Le salmigondis de mensonges et de silences consolide une idéologie qui endoctrine les membres de ses organisations, terrorise les autres et convainc de nombreux citoyens que les mafieux sont des personnes honorables, qui se défendent avec des stratagèmes légitimes contre la corruption et le mauvais fonctionnement de l’État et sont donc aussi, par conséquent, les plus indiquées pour les protéger et les représenter.
Le secret, qui continue d’être bien gardé, est celui des affaires.

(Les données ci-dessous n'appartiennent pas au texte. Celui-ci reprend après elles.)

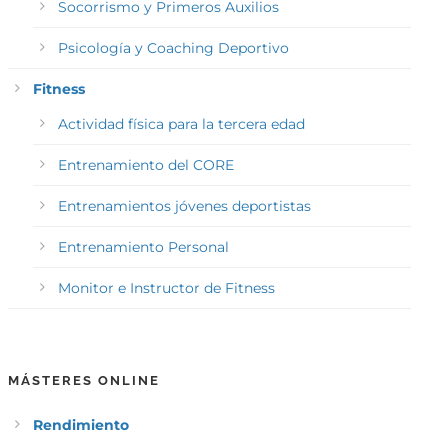
Socorrismo y Primeros Auxilios
Psicología y Coaching Deportivo
Fitness
Actividad física para la tercera edad
Entrenamiento del CORE
Entrenamientos jóvenes deportistas
Entrenamiento Personal
Monitor e Instructor de Fitness
MÁSTERES ONLINE
Rendimiento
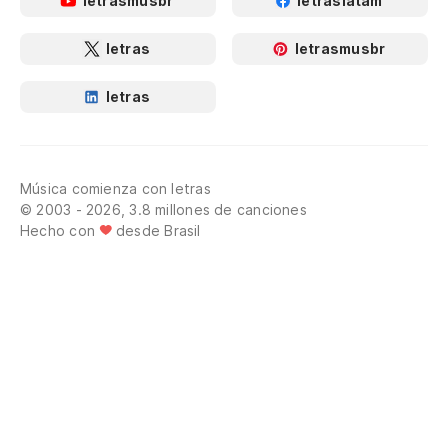
letrasmusbr
letraslatam
letras
letrasmusbr
letras
Música comienza con letras
© 2003 - 2026, 3.8 millones de canciones
Hecho con
desde Brasil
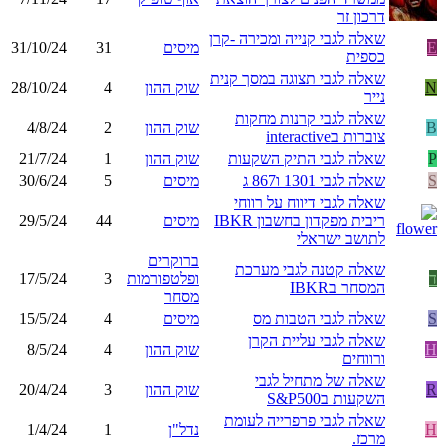
דרכון זר
שאלה לגבי קנייה ומכירה -קרן
E
מיסים
31
31/10/24
כספית
שאלה לגבי תצוגה במסך קנית
N
שוק ההון
4
28/10/24
נייר
שאלה לגבי קרנות מחקות
B
שוק ההון
2
4/8/24
צוברות בinteractive
P
שאלה לגבי התיק השקעות
שוק ההון
1
21/7/24
S
שאלה לגבי 1301 ו867 ג
מיסים
5
30/6/24
שאלה לגבי דיווח על רווחי
ריבית מפקדון בחשבון IBKR
מיסים
44
29/5/24
לתושב ישראלי
ברוקרים
שאלה קטנה לגבי מערכת
ד
ופלטפורמות
3
17/5/24
המסחר בIBKR
מסחר
S
שאלה לגבי הטבות מס
מיסים
4
15/5/24
שאלה לגבי עליית הקרן
H
שוק ההון
4
8/5/24
ורווחים
שאלה של מתחיל לגבי
R
שוק ההון
3
20/4/24
השקעות בS&P500
שאלה לגבי פרפרייה לעומת
H
נדל"ן
1
1/4/24
מרכז.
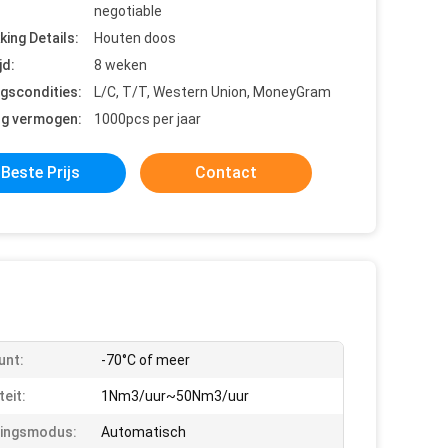
negotiable
king Details:
Houten doos
jd:
8 weken
ngscondities:
L/C, T/T, Western Union, MoneyGram
ng vermogen:
1000pcs per jaar
Beste Prijs
Contact
unt:
-70°C of meer
teit:
1Nm3/uur~50Nm3/uur
ringsmodus:
Automatisch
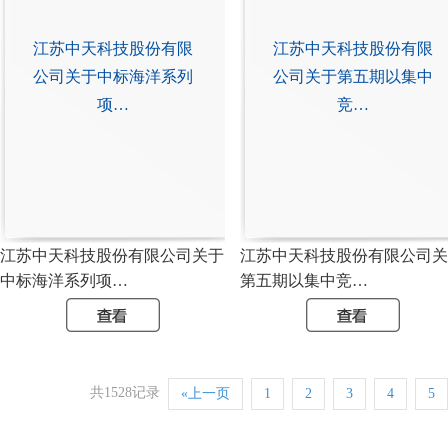
江苏中天科技股份有限
江苏中天科技股份有限
公司关于中标海洋系列
公司关于第五期以集中
项…
竞…
江苏中天科技股份有限公司关于
江苏中天科技股份有限公司关
中标海洋系列项…
第五期以集中竞…
共1528记录
«上一页
1
2
3
4
5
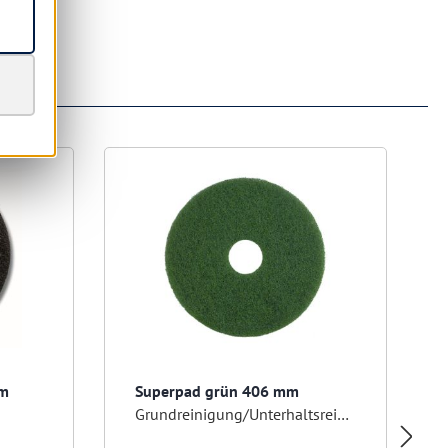
mm
Superpad grün 406 mm
Grundreinigung/Unterhaltsreinigung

Le pouvoir des Mafias dépend de leurs réseaux de complicité et de recel, nécessitant des accords (contactés librement ou sous la menace) avec des politiciens et des juges, ainsi que le contrôle rigoureux des ressources et des outils de communication, avec ses dispositifs et réseaux d’espions et de porte-paroles, s’employant à filtrer ou à discréditer chaque information qui mettrait en question l’orientation de l’opinion publique.
Une reconnaissance tacite de ce qui se passerait si les citoyens cessaient de croire à la « fable…, pleine de bruit et de fureur, qui ne signifie rien » (William Shakespeare) des médias et écoutaient l’assourdissant silence.
Marta Riskin* pour Pagina 12
Página 12. La ventana. Buenos Aires, 25 janvier 2017
Traduit de l’espagnol pour El Correo de la Diaspora par : María Luisa Redondo
El Correo de la Diaspora. Paris, le 27 février 2017.